What you will do
Transcribe the lines from the start of the data below through the line with "image of neoplastic", word for word and nothing more.

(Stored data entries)
------------------------------------------------------------------------

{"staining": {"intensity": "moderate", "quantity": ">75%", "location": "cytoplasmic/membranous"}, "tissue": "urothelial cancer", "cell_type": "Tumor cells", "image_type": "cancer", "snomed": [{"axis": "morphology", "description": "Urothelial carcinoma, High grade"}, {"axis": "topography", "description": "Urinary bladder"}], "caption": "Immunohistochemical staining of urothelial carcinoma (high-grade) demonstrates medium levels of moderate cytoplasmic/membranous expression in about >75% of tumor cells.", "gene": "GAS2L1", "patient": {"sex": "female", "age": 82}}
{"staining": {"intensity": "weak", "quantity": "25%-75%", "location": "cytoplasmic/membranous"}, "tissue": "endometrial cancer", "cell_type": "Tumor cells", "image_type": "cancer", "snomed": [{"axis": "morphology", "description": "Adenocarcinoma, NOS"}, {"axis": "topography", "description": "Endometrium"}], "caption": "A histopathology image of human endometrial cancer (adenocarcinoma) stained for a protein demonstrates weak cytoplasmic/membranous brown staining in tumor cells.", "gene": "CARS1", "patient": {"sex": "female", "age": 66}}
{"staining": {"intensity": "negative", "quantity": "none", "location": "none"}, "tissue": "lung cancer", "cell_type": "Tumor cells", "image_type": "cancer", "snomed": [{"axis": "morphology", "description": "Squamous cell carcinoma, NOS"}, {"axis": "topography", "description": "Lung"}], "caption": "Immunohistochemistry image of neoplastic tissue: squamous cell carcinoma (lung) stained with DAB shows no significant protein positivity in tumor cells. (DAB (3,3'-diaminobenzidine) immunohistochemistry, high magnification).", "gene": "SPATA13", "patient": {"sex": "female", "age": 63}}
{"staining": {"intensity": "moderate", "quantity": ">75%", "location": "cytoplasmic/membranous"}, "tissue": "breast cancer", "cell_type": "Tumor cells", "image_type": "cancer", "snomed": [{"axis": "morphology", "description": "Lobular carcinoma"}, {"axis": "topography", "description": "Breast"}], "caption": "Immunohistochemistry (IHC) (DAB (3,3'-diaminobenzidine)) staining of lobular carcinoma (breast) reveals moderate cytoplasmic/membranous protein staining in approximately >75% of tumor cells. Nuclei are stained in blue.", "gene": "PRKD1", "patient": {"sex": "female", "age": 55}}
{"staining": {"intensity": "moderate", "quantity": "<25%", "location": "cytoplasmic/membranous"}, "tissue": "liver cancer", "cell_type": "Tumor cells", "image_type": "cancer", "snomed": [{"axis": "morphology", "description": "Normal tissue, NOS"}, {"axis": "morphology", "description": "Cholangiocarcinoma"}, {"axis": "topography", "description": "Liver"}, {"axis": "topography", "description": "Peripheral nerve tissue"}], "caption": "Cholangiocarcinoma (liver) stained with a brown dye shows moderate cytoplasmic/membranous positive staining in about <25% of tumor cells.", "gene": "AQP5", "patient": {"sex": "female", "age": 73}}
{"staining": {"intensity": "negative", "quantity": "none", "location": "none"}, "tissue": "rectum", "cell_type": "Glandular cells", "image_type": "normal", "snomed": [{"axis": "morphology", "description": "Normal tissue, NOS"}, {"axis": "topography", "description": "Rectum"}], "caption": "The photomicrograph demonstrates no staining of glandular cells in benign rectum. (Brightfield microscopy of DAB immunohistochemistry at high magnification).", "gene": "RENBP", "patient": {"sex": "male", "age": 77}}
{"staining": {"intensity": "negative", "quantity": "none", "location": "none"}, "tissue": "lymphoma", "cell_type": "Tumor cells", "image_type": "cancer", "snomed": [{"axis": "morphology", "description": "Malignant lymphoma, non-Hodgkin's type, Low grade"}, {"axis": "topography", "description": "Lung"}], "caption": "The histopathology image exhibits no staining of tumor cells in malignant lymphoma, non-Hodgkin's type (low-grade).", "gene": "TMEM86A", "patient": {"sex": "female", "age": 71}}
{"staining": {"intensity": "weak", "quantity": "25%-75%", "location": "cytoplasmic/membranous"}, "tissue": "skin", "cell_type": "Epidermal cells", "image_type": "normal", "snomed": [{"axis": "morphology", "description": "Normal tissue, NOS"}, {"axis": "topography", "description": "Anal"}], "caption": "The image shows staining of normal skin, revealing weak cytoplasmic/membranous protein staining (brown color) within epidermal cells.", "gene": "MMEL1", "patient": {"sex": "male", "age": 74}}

------------------------------------------------------------------------

Exercise answer
{"staining": {"intensity": "moderate", "quantity": ">75%", "location": "cytoplasmic/membranous"}, "tissue": "urothelial cancer", "cell_type": "Tumor cells", "image_type": "cancer", "snomed": [{"axis": "morphology", "description": "Urothelial carcinoma, High grade"}, {"axis": "topography", "description": "Urinary bladder"}], "caption": "Immunohistochemical staining of urothelial carcinoma (high-grade) demonstrates medium levels of moderate cytoplasmic/membranous expression in about >75% of tumor cells.", "gene": "GAS2L1", "patient": {"sex": "female", "age": 82}}
{"staining": {"intensity": "weak", "quantity": "25%-75%", "location": "cytoplasmic/membranous"}, "tissue": "endometrial cancer", "cell_type": "Tumor cells", "image_type": "cancer", "snomed": [{"axis": "morphology", "description": "Adenocarcinoma, NOS"}, {"axis": "topography", "description": "Endometrium"}], "caption": "A histopathology image of human endometrial cancer (adenocarcinoma) stained for a protein demonstrates weak cytoplasmic/membranous brown staining in tumor cells.", "gene": "CARS1", "patient": {"sex": "female", "age": 66}}
{"staining": {"intensity": "negative", "quantity": "none", "location": "none"}, "tissue": "lung cancer", "cell_type": "Tumor cells", "image_type": "cancer", "snomed": [{"axis": "morphology", "description": "Squamous cell carcinoma, NOS"}, {"axis": "topography", "description": "Lung"}], "caption": "Immunohistochemistry image of neoplastic tissue: squamous cell carcinoma (lung) stained with DAB shows no significant protein positivity in tumor cells. (DAB (3,3'-diaminobenzidine) immunohistochemistry, high magnification).", "gene": "SPATA13", "patient": {"sex": "female", "age": 63}}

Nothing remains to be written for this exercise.